Head to the Co-op to get your strawberry plants. We currently have Eversweet Everbearing Strawberry plants. These are ideal for Davis as they tolerate temperatures above 100 degrees F. They’ll produce fruit starting in late Spring through later Summer and early Fall. You can plant these between February and late March after the last frost (since they’re in containers, you can easily move them inside in case we get another really cold night).
I started with 18 individual plants or 3 containers of 6 plants. You can start with just 1 container of 6 plants or more than 3 if you have the containers, space, and appetite.
Procure your containers and potting soil. Strawberries like to spread, so a container that is wider and shallower suits strawberries well. There are specific pots made for strawberries, but any large pot with good drainage will do the trick. For soil, you can look for a raised bed potting blend with a lot of organic matter. You can also look for something slightly acidic (pH between 5.5 and 6.5) if you want to get fancy.
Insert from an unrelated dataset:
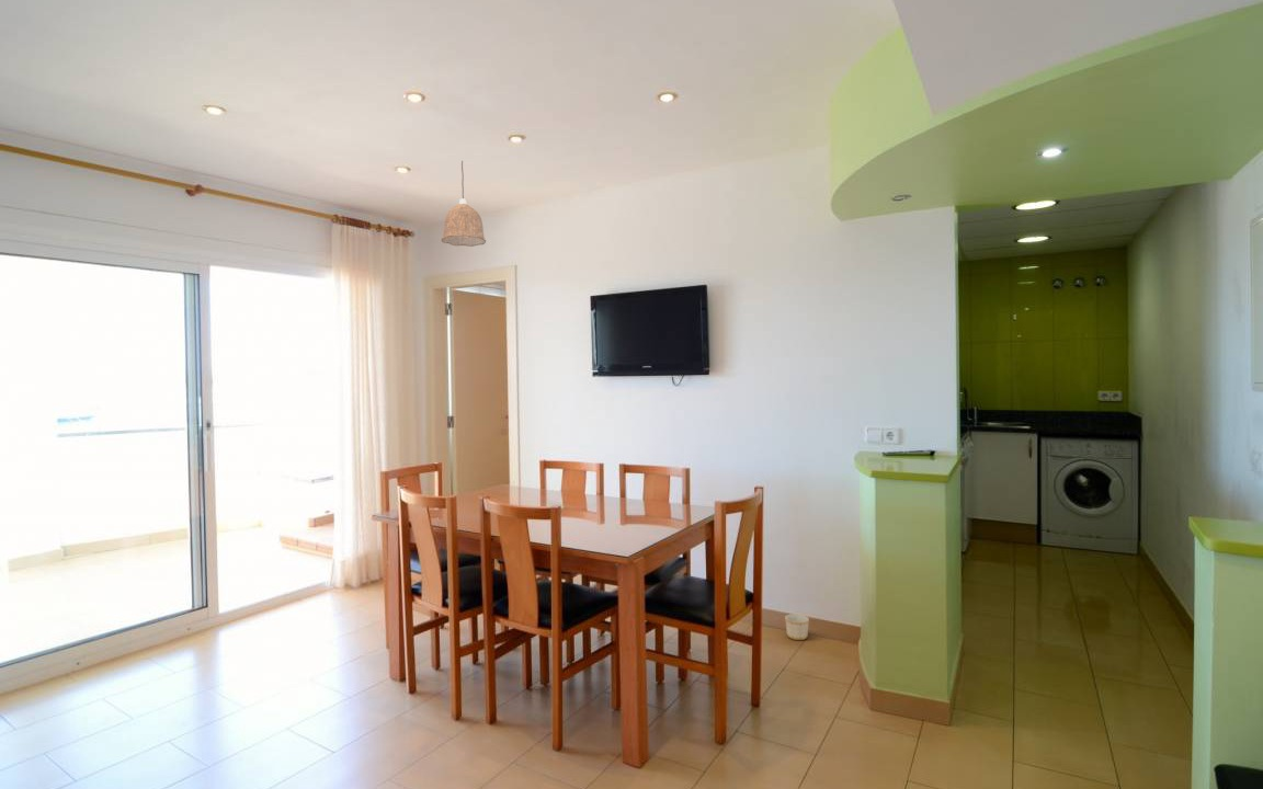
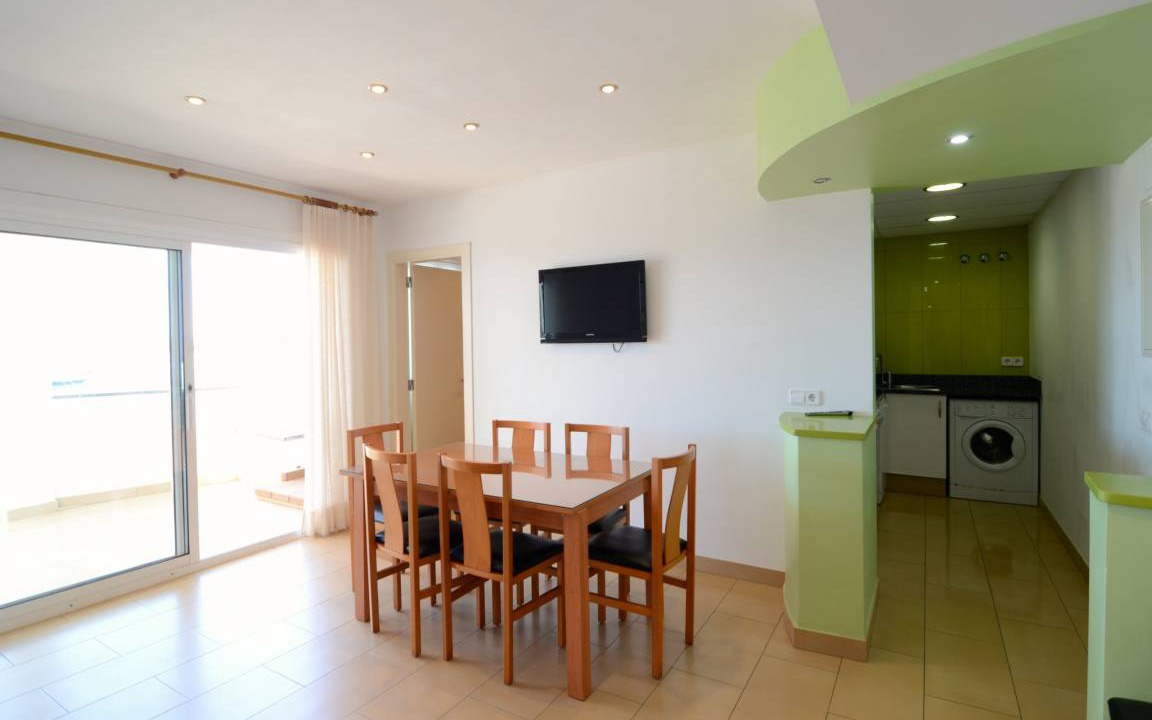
- planter [784,613,810,641]
- pendant lamp [441,160,487,248]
When I went to the nursery to get supplies, they had extra large plastic pots (pictured below) that they gave to me. If you don’t need your pots to look all that cute, you may want to inquire about excess pots at your favorite nursery. It’s a nice way to divert some waste and save some money.
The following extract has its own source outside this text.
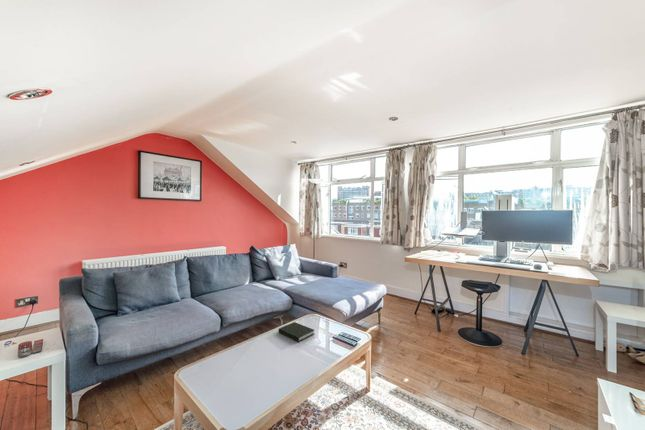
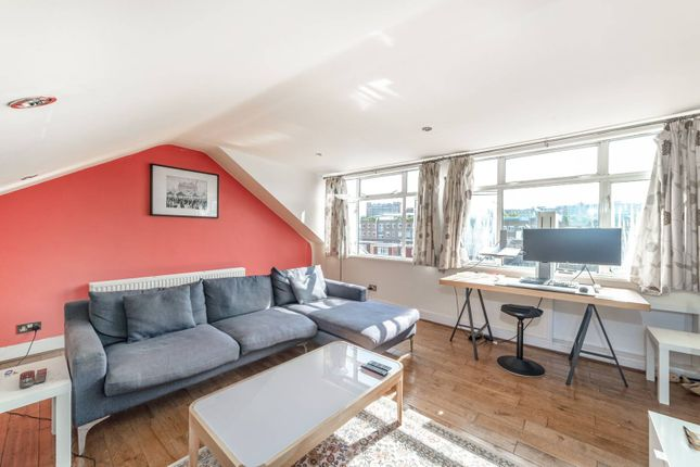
- book [278,321,315,342]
Fill your containers with potting soil. I filled my pots about 4/5 of the way up as I want to give strawberries a chance to spread along the surface.
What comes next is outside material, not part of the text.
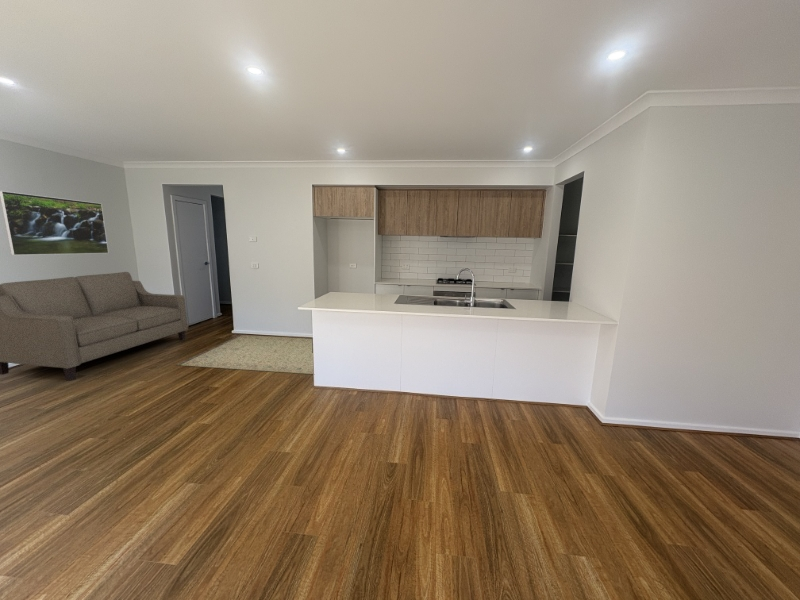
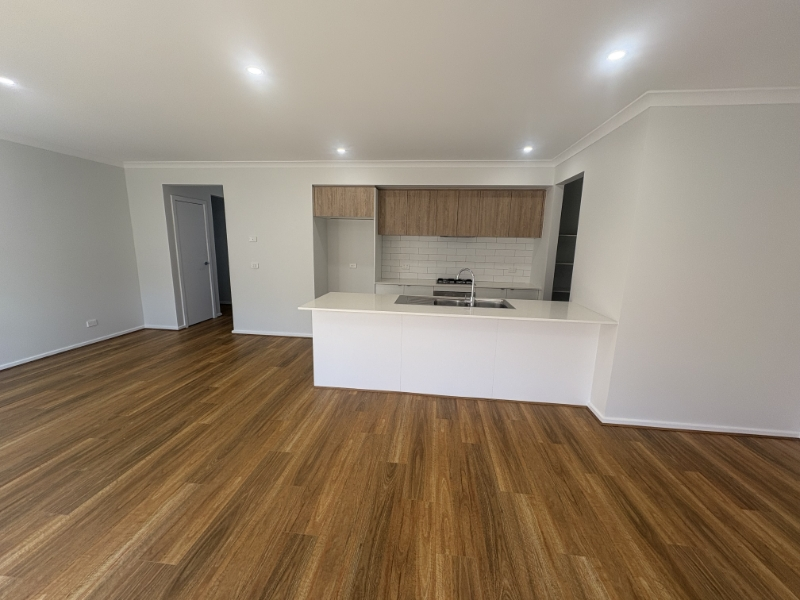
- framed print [0,190,109,256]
- rug [175,334,314,375]
- sofa [0,271,189,382]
Wiggle your strawberry plants out of their small containers. Gently shake any excess dirt from the roots and replant in the new containers. The nursery recommended I split my 18 plants up into 2 pots. You don’t want to crowd the berries so many sure they have 4-5 inches of space on all sides.
Continue replanting all of your strawberry plants. You can top with rich compost or organic fertilizer after you pot them, but this isn’t necesary.
Water your plants and place them in partial shade in your backyard, on your porch, or on the balcony. My strawberries get full sun for a few hours, but are in shade most of the day. Water berries when the soil dries out or about once a week in between rain. If you leave them in full sun for longer, check soil moisture levels more often as you may need to give them a bit more water. Full sun for at least part of the day will encourage ripe, sweet berries.
Wait for strawberries! You’ll have fruit in 6-8 weeks and throughout the Summer through early Fall. Harvest in the morning, refrigerate immediately, and enjoy the literal fruits of your labor!